The trap is the trailing slash on proxy_pass:

# Wrong: nginx strips /grafana/ prefix, proxy hits http://grafana:3000/
location /grafana/ {
    proxy_pass http://grafana:3000/;
}

# Right: preserve /grafana/ prefix
location /grafana/ {
    proxy_pass http://grafana:3000;
}

SERVE_FROM_SUB_PATH=true means Grafana expects to **receive** the full /grafana/ path. Strip the prefix at nginx and Grafana sees /, decides the user is unauthenticated, 302-redirects to /grafana/login (since it thinks its root is /grafana/), browser bounces back to /, infinite loop.

§ 055. The No-Data dashboard trap

Second trap: the dashboard JSON hardcoded datasource uid: "prometheus", but on first boot Grafana auto-generated a hash UID for the provisioned datasource. Every panel's query referenced a datasource UID that didn't exist → No data everywhere.
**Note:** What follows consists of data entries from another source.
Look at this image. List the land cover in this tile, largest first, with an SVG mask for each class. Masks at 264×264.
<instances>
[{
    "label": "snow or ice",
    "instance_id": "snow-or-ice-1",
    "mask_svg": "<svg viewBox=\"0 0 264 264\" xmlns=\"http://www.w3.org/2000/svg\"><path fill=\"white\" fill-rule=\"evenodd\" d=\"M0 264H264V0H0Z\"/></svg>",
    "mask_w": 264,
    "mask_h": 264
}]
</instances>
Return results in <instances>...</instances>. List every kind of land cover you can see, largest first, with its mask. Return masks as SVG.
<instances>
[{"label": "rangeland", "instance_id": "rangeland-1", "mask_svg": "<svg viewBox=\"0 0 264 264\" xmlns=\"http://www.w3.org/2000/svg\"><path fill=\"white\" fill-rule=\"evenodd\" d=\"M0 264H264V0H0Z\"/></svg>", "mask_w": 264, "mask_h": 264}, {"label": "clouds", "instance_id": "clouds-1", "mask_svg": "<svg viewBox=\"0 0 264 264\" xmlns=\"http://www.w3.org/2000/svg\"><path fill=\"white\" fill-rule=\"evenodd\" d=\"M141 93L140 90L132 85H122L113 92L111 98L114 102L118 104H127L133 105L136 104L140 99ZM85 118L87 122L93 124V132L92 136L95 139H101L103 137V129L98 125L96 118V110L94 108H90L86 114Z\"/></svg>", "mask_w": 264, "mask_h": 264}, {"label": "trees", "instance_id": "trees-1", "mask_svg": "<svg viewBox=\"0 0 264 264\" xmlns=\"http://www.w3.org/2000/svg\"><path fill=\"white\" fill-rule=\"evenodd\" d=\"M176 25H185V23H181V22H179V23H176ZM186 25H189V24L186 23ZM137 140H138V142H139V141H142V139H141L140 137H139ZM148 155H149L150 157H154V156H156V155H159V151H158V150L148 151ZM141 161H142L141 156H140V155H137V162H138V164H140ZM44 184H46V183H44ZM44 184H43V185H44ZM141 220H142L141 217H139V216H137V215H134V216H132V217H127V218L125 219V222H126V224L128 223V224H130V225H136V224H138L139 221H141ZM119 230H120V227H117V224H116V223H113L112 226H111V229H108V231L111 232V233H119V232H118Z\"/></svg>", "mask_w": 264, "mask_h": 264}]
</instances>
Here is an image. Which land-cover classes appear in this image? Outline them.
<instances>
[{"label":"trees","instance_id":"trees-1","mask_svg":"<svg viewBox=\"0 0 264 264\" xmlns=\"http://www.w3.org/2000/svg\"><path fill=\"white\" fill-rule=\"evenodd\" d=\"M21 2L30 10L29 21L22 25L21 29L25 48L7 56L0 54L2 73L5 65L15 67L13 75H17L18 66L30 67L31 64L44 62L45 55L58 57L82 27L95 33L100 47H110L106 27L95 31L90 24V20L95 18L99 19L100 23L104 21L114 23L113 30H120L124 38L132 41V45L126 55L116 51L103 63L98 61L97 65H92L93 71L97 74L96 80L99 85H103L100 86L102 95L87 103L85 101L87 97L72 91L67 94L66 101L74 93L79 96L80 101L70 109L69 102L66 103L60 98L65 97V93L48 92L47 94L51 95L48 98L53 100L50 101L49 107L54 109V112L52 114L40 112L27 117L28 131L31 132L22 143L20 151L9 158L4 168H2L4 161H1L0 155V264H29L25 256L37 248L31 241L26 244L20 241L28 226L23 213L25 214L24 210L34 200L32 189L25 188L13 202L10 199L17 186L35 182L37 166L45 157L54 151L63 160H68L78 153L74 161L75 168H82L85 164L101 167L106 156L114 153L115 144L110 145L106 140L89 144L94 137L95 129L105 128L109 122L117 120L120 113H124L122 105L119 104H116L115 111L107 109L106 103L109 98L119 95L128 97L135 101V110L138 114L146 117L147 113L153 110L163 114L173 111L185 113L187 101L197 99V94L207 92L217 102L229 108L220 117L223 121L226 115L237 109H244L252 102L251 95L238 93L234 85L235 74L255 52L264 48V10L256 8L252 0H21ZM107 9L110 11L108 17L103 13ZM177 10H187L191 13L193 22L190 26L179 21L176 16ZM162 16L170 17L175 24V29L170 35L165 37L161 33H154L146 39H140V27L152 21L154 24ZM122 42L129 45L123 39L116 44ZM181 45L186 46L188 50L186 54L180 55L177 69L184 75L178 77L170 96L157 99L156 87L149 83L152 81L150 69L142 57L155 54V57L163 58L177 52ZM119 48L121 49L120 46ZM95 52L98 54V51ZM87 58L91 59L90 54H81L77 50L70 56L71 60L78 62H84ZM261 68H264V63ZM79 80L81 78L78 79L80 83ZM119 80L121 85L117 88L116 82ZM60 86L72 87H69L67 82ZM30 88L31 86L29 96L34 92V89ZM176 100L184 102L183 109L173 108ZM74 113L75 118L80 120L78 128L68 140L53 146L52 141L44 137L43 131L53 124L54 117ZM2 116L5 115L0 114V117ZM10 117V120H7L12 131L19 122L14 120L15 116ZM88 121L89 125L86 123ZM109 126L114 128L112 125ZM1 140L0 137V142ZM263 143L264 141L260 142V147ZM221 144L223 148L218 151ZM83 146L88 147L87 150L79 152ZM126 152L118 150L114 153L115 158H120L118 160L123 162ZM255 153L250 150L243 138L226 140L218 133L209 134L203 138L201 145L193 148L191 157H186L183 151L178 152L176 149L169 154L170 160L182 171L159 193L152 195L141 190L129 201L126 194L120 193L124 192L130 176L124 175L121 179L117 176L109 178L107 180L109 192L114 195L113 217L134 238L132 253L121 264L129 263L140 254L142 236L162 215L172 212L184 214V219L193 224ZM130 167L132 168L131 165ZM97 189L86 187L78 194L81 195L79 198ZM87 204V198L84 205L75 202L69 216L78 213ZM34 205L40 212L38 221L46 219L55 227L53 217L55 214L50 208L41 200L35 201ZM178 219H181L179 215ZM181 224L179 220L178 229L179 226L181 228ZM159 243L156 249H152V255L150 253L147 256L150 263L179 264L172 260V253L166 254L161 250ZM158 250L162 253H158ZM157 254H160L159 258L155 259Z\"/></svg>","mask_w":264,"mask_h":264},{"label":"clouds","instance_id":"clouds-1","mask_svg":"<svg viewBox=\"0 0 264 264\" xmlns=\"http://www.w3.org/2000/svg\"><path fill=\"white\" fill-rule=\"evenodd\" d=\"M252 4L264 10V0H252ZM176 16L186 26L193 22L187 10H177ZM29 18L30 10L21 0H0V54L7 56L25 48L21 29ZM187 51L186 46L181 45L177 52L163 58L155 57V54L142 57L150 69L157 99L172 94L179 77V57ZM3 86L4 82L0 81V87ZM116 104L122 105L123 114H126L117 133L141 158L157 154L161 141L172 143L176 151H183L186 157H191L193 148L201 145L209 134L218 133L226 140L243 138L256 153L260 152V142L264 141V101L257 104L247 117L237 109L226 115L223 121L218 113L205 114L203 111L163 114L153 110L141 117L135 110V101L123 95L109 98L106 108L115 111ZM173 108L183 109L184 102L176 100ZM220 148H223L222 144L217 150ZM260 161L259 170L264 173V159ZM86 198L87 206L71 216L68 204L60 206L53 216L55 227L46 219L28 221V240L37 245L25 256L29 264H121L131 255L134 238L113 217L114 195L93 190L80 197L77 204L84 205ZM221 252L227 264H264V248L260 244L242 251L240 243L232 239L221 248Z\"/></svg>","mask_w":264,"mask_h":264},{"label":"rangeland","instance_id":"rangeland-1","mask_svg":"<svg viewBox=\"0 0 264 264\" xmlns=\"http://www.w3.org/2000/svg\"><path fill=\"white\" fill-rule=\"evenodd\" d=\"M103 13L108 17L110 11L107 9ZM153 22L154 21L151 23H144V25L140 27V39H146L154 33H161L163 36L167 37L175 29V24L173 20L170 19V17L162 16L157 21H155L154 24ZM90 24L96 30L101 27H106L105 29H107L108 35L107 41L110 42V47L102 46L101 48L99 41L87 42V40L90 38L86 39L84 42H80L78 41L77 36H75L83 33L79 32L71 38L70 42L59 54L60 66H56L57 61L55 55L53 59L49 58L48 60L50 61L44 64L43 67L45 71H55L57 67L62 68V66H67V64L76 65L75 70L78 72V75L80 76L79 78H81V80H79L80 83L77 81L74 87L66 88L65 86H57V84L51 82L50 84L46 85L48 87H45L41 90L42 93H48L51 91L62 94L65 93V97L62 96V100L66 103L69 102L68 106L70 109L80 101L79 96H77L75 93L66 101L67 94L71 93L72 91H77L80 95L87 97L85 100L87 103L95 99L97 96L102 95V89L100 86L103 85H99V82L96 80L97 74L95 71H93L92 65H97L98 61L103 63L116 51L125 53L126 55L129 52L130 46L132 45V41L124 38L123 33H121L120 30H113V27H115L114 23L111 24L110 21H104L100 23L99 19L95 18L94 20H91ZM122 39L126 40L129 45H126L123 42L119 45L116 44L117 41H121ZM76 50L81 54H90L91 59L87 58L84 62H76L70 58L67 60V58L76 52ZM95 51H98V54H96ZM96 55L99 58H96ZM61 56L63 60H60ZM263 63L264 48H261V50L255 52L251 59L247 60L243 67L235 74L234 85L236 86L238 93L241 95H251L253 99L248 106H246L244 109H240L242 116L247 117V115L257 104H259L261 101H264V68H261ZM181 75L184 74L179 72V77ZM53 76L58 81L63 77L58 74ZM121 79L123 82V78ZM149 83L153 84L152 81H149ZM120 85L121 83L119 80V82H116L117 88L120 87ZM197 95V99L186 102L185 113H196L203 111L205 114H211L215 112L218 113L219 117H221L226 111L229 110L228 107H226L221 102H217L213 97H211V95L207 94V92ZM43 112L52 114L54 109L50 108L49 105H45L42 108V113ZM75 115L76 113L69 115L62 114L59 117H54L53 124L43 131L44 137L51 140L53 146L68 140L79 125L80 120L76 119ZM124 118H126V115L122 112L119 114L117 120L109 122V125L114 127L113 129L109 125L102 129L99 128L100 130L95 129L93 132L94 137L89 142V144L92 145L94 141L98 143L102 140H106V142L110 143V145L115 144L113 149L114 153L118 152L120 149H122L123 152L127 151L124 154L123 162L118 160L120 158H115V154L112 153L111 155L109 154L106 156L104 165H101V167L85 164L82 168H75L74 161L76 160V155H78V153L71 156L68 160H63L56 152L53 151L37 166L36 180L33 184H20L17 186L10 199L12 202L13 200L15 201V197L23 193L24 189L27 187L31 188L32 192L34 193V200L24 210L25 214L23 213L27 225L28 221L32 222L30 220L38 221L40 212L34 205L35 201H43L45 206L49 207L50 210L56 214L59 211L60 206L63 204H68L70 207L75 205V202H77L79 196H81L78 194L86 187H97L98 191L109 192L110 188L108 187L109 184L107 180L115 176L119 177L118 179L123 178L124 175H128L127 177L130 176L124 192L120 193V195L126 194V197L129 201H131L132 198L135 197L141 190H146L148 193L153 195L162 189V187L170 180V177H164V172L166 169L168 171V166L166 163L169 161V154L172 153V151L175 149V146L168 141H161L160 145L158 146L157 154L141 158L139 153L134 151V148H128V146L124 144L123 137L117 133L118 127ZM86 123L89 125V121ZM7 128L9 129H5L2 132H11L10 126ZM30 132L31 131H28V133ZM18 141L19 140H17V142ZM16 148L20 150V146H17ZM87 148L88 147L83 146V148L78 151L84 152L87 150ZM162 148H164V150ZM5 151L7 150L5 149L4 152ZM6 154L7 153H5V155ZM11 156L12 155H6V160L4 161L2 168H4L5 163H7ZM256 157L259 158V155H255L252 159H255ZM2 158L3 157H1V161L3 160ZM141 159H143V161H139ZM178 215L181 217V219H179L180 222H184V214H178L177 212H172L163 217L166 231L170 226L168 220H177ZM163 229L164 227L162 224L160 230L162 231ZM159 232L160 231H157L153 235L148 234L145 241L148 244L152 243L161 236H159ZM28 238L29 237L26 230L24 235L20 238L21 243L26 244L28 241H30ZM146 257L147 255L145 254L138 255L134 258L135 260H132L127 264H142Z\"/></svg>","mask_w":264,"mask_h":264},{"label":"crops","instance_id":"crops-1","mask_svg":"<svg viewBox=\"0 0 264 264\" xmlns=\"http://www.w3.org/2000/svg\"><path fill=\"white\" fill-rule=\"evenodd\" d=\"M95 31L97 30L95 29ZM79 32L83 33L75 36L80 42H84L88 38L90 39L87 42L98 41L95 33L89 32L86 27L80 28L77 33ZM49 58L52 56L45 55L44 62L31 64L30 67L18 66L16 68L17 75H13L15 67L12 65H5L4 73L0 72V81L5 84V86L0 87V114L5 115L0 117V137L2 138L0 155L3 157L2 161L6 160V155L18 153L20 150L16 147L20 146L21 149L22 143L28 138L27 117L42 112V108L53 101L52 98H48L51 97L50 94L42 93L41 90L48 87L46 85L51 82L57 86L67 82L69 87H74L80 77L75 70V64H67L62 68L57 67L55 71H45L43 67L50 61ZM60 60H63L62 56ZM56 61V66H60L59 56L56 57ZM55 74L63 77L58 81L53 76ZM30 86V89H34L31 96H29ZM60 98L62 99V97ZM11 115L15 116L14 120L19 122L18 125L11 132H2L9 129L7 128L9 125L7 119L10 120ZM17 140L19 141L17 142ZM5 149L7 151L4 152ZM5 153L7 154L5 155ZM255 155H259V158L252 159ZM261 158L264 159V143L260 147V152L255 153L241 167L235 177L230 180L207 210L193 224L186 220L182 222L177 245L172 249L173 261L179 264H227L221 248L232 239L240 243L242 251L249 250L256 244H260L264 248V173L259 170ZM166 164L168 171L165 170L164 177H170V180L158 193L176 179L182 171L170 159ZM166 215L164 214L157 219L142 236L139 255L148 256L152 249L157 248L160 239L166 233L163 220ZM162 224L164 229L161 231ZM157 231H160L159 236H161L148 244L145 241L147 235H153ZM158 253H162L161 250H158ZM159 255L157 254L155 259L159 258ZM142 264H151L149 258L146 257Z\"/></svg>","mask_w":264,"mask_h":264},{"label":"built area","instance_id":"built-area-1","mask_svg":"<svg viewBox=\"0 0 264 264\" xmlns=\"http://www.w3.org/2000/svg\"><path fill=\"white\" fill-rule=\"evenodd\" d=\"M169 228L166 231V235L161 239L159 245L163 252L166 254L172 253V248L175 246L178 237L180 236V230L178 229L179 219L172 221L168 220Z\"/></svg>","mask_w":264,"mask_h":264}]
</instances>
Fix is to pin the UID in datasources/prometheus.yml and add a deleteDatasources block to force-rebuild stale ones:

deleteDatasources:
  - name: Prometheus
    orgId: 1
datasources:
  - name: Prometheus
    uid: prometheus   # fixed UID so panel JSON can reference it
    type: prometheus
    url: http://prometheus:9090

§ 066. What's not done yet

  • Alertmanager: collecting only, no alerts. First rule I want is up{job="deeppin-backend"} == 0 for 2m firing to the Telegram bot — not wired yet.
  • Log aggregation: no Loki / ELK. Still tail -f /app/logs/app.log.
  • Tracing: no OpenTelemetry / Jaeger. Request traces are invisible.
  • Automatic backup: prometheus_data / grafana_data go unbacked. Historical metrics are already capped at 90d; dashboards come back via provisioning.

The rule is simple: what you can't see, you can't improve. But adding complexity too early is its own failure mode. Get the dashboards running, feed them a few days of real traffic, see which panels are noise and which are missing — then decide whether alerting and tracing are worth their weight.